Kevin Braniff

Personal information
- Full name: Kevin Robert Braniff
- Date of birth: 4 March 1983 (age 42)
- Place of birth: Belfast, Northern Ireland
- Height: 5 ft 11 in (1.80 m)
- Position(s): Striker/Midfielder

Team information
- Current team: St James Swifts

Youth career
- 000?–2000: Millwall

Senior career*
- Years: Team / Apps / (Gls)
- 2000–2006: Millwall / 55 / (5)
- 2004: → Rushden & Diamonds (loan) / 12 / (3)
- 2004–2005: → Canvey Island (loan) / 4 / (1)
- 2006–2014: Portadown / 204 / (81)
- 2014: Port Melbourne Sharks / 8 / (4)
- 2014–2017: Glenavon / 70 / (26)
- 2017–2018: Ballymena United / 27 / (5)
- 2018–2019: Portadown
- 2019: Lisburn Distillery / 5 / (2)
- 2020–: St James Swifts

International career^{‡}
- 2002–2005: Northern Ireland U21 / 11 / (1)
- 2004: Northern Ireland U23 / 1 / (0)
- 2010: Northern Ireland / 2 / (0)

= Kevin Braniff =

Northern Irish footballer

Kevin Robert Braniff (born 4 March 1983) is a Northern Irish association football player who currently is playing for St James Swifts.

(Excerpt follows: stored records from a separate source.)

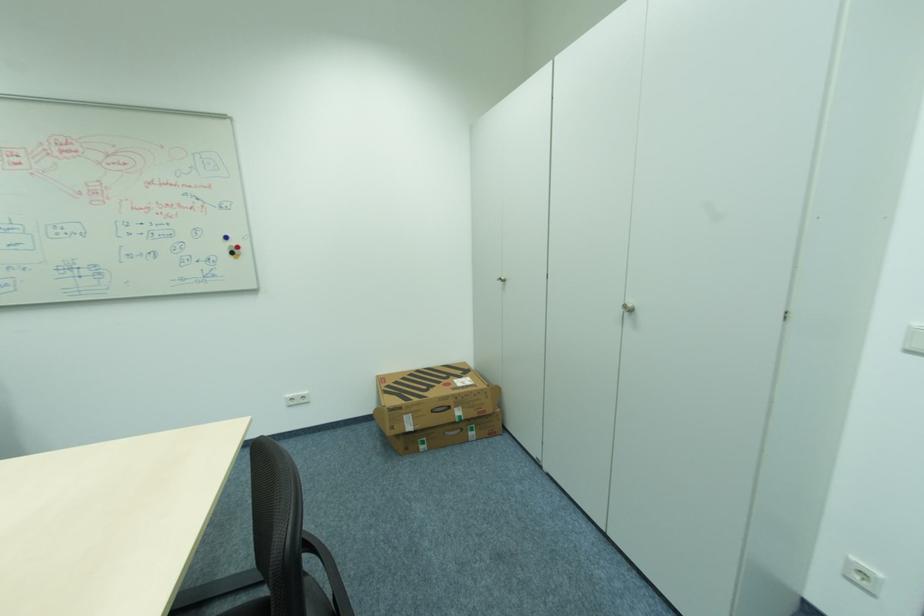
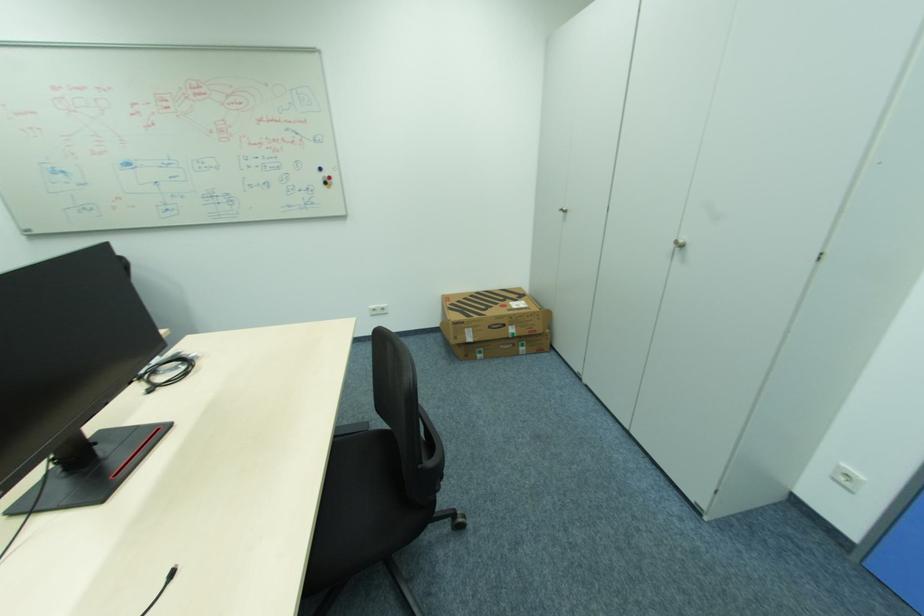
In the second image, find the point that corresponds to the point at 631,306 in the first image.

(679, 243)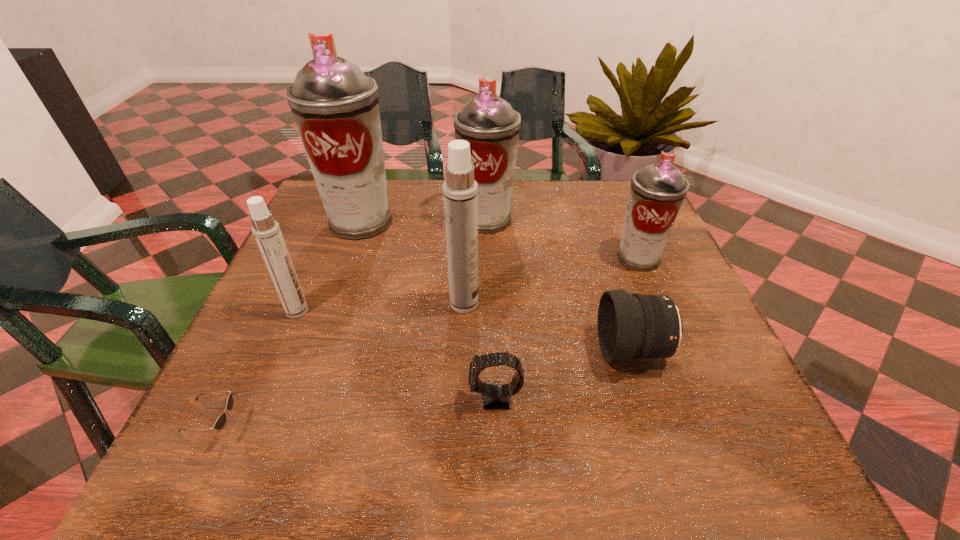
Locate an element on the screen. free spot between the sunglasses and the telephoto lens is located at coordinates (426, 390).

Image resolution: width=960 pixels, height=540 pixels. I want to click on vacant point located between the sunglasses and the telephoto lens, so click(426, 390).

This screenshot has height=540, width=960. In order to click on free spot between the smaller white aerosol can and the sunglasses in this screenshot , I will do tap(258, 370).

Find the location of a particular element. This screenshot has width=960, height=540. free space between the biggest gray aerosol can and the sunglasses is located at coordinates (290, 325).

What are the coordinates of `unoccupied position between the bigger white aerosol can and the leftmost gray aerosol can` in the screenshot? It's located at (412, 262).

Select which object appears as the sixth closest to the third nearest object. Please provide its 2D coordinates. Your answer should be formatted as a tuple, i.e. [(x, y)], where the tuple contains the x and y coordinates of a point satisfying the conditions above.

[(267, 233)]

Locate an element on the screen. The width and height of the screenshot is (960, 540). the fourth closest object to the bigger white aerosol can is located at coordinates (335, 106).

The height and width of the screenshot is (540, 960). In order to click on aerosol can that stands as the second closest to the second biggest gray aerosol can in this screenshot , I will do `click(460, 191)`.

Select which aerosol can appears as the fourth closest to the rightmost gray aerosol can. Please provide its 2D coordinates. Your answer should be formatted as a tuple, i.e. [(x, y)], where the tuple contains the x and y coordinates of a point satisfying the conditions above.

[(267, 233)]

I want to click on the second closest gray aerosol can relative to the black sunglasses, so click(490, 125).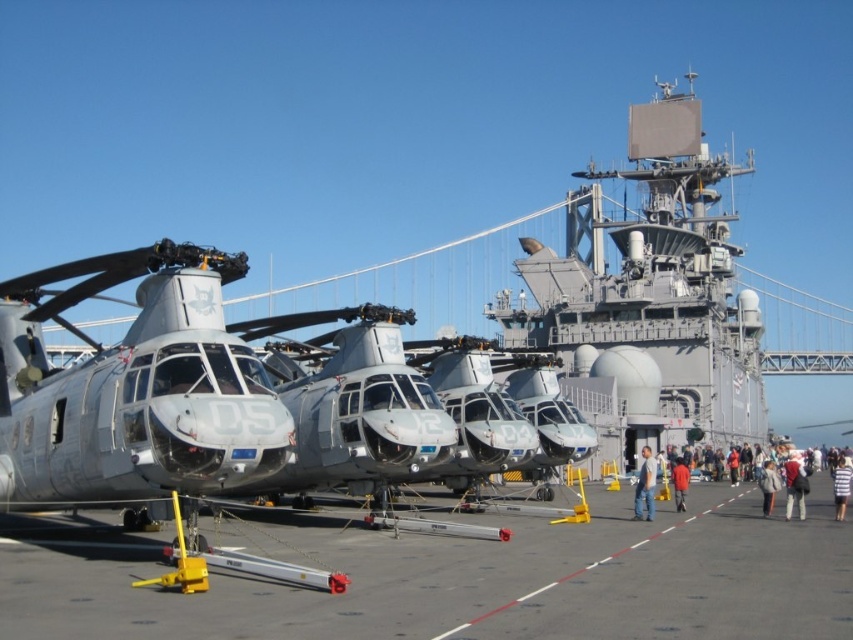
Question: Does matte gray helicopter at left appear on the right side of light blue jeans at center?

Choices:
 (A) yes
 (B) no

Answer: (B)

Question: Is matte gray helicopter at left wider than red fabric jacket at lower right?

Choices:
 (A) no
 (B) yes

Answer: (B)

Question: Which of these objects is positioned closest to the light brown leather jacket at lower right?

Choices:
 (A) red fabric jacket at lower right
 (B) matte gray helicopter at left
 (C) white cotton jacket at lower right
 (D) striped shirt at lower right

Answer: (C)

Question: Which is farther from the striped shirt at lower right?

Choices:
 (A) light blue jeans at lower right
 (B) light brown leather jacket at lower right

Answer: (A)

Question: Which point appears farthest from the camera in this image?

Choices:
 (A) (235, 481)
 (B) (767, 513)
 (C) (799, 509)
 (D) (636, 483)

Answer: (D)

Question: Does smooth gray tarmac at center have a smaller size compared to light brown leather jacket at lower right?

Choices:
 (A) yes
 (B) no

Answer: (B)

He has been capped by Northern Ireland.

==Career==

===Club career===
He started his career with Millwall. Although he scored on his debut against Brighton & Hove Albion, he never established himself in the Lions' starting XI. He contributed to Millwall's run to the 2004 FA Cup Final; scoring in the third round win over Walsall. He was sent out on loan to Rushden and Diamonds and Canvey Island in the 2004–05 season. His last appearance for Millwall was against Northampton in September, with his last goal coming against Gillingham in August.

He was then snapped up by Northern Irish club, Portadown in December 2006. Even though Portadown were sent down to the Northern Irish Championship, Braniff opted to stay. Braniff helped Portadown gain promotion back to the Northern Ireland Premiership and, in the 2009–10 season, he signed a three-year contract with Portadown in January 2010 after lengthy contract negotiations. During his time at Portadown, Braniff garnered plaudits from local football fans and journalists alike, and was considered to be one of the most technically gifted players of the Irish League's recent times.

On 13 November 2013, when Ballymena beat Portadown 4–0, Braniff threw his tracksuit away and was fined. Braniff vowed never to play for Portadown under the management of Ronnie McFall again, and was placed on the transfer list. On 18 January, it was confirmed that he would be going to Melbourne to undergo a trial with Port Melbourne Sharks in the Australian National League. He departed for Australia on 5 February. The trial was successful, though Braniff would ultimately return to Northern Ireland to sign for Portadown's Mid-Ulster Derby rivals, and 2014 Irish Cup winners Glenavon on 12 June 2014. His debut season for the Lurgan Blues was a successful one, with his 18 league goals being instrumental to Glenavon attaining European football for the next season.

Injury was to impact Braniff's 2015–16 season, and the scintillating form of new arrival Daniel Kearns meant that Braniff initially struggled to regain a first team spot. However, a mooted swap deal for Glentoran defender Calum Birney in the January transfer window came to nothing, as Braniff gradually returned to the starting XI. On 1 April, Braniff scored 4 goals in a stunning 4–3 Irish Cup semi-final victory against Crusaders, and again demonstrated his late-season form by scoring the opening goal in an eventual 2–0 win over Linfield in the Irish Cup Final. Two days before the final, Braniff had signed a one-year deal at Glenavon, keeping him at the club until 2017.

January 2017 Braniff signed for Ballymena United, scoring two goals on his debut in the Irish cup. His last minute goal secured a place in the Europa League Play-Offs for the first time in the club's history.

===International career===
He made his full debut for Northern Ireland on 26 May 2010 against Turkey in a friendly.